Bachelor’s button, known to science as centaurea and perhaps to you as cornflower, makes for a lovely calming tea, but is great for adding depth to any meal that you want to include flowers in. It tastes like cloves, if cloves were fluffy light indigo with about a hundredth as much intensity. Calendula is a special sort of marigold that has been used in tinctures for aroma and all sorts of topical medicinal care for centuries. Even better though, it tastes like saffron—ungodly expensive, definite cause of war, death, and oppression saffron. Next time you’re thinking about starting a war over luxury commodities because your bouillabaisse isn’t quite right, just shred some Calendula petals into that bubbling pot instead. It’s cheaper. Also, it’s really easy to grow around these parts.

Alyssum is another common beloved flower around these parts, known for its elegant waves of tiny white flowers and the sweet, sweet scent they give off. Turns out they’re a brassicae, that is, of the same family as kale, broccoli, collards, and a thousand other vegetables that you’ve probably heard of. The bummer? Alyssum tastes like broccoli, not the sweet perfume it is known to produce. But it will be the most beautiful broccoli analog you will ever put in your mouth. Stock grows mighty tall but kind of hates the deep heat, so maybe don’t bother growing it until the seasons change a couple times. But when seasonally appropriate, it offers heaps of large elegant flowers that you can absolutely eat, and even enjoy eating. The flavor profile is much the same as a radish. Stock is the lofty Victorian heiress to the radish, the lowly groundskeeper in the gothic mansion of spicy things that taste the same.
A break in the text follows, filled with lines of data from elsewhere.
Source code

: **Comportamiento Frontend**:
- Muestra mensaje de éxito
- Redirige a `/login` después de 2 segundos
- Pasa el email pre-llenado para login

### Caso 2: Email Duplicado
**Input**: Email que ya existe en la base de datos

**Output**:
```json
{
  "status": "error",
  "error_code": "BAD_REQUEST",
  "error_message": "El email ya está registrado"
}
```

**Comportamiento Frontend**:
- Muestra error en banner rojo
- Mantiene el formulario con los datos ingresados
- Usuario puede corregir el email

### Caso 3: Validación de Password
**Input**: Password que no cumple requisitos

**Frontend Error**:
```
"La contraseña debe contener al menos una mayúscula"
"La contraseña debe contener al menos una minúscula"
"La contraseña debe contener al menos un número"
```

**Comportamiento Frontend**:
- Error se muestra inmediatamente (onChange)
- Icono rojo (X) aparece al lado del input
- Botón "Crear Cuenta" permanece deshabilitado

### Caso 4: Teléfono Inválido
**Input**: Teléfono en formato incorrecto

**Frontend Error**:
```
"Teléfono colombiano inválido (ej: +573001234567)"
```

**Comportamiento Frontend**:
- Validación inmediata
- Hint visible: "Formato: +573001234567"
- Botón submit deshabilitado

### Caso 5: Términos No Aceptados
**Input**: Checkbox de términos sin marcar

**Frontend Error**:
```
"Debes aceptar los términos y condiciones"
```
The most elusive, yet pervasive of the edible flowers has to be the Camellia sinensis. More shrub than flower, the camellia is beloved across this great state for its rich green year-round ornamentation and multitudinous blossoms throughout the South’s colder seasons. Here’s the thing: Camellia sinensis is tea. The Tea. The tea leaf responsible for green tea, matcha tea, black tea, Earl Grey tea, Oolong tea, and almost every other variety of tea that isn’t herbal tea is derived from the leaf of Camellia sinensis. I know it’s a stretch to speak of the edible leaf of a shrub that is known for its flowers in an article that is about edible flowers, but if you are reading this, you were meant to know.

There are plenty more flowers in their ranks; you pass them everyday, unaware of their gastronomical potential. It is enough for now that you know that this shadow world does in fact exist just behind the veil, and that I have fallen for their charms. Call me a cult fanatic if you must, but I know that after many years of toil and torment, I have found the one true path amongst the edible aesthetes of the plant world. They live.